The increase in violence is a sure sign of Tiger desperation. Tiger violence has been accepted in the past because of some gains in territory, or in building up hopes for a future Eelam, or in proving their military superiority, or increasing its bargaining power with the GOSL. But the prevailing scenario does not hold out any promise for the Tigers to get back what it has lost. With every defeat it has lost face with the world at large and its own people. The Tigers are left with only two options: 1) resort to terror tactics violating international humanitarian law or (2) getting back to the negotiating table. They will not take to (2) but they will continue with (1). Hence the explosions in the urban areas.

Tigers left their tell-tale marks by exploding bombs on the last day of the CFA. But, predictably, they refused to accept responsibility.

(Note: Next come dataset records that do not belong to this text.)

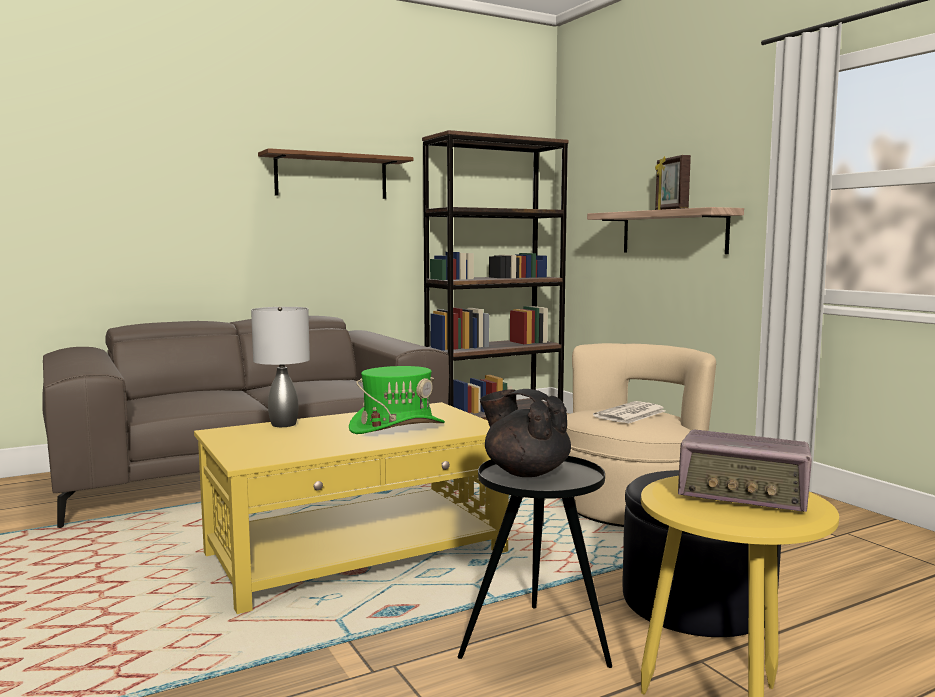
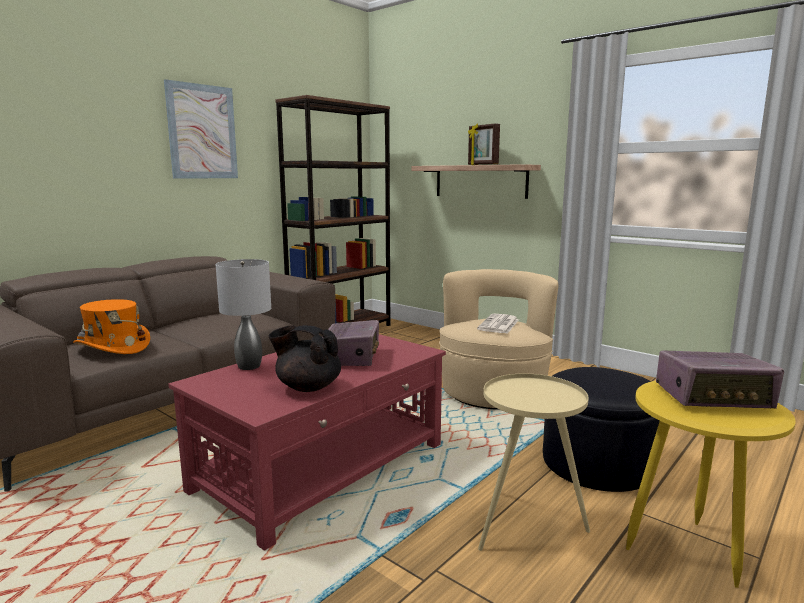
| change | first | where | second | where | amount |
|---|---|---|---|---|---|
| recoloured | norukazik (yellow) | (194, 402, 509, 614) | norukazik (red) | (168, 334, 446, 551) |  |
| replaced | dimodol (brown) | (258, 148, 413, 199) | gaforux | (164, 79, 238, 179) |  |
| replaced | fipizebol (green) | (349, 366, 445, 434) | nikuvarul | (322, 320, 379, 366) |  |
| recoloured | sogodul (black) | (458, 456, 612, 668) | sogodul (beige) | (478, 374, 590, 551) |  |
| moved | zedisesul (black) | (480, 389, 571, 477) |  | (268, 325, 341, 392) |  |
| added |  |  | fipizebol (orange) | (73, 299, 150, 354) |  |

P. Nadesan, the new head of the Tiger Peace Secretariat, told BBC: “We are a conventional force. We will launch attacks on military targets but we will not target civilians." The Tigers have played this trick so many times that not even the Tigers believe it now. If, as stated by the new peace-maker, the Tiger are a conventional force targeting only military bases why are the civilians dying in buses and civilian centers?

On top of losing everything else the Tigers have lost credibility too. As the Tigers creep deeper into their holes in the Vanni the public should be prepared to hear more and more of these jokes from P. Nadesan.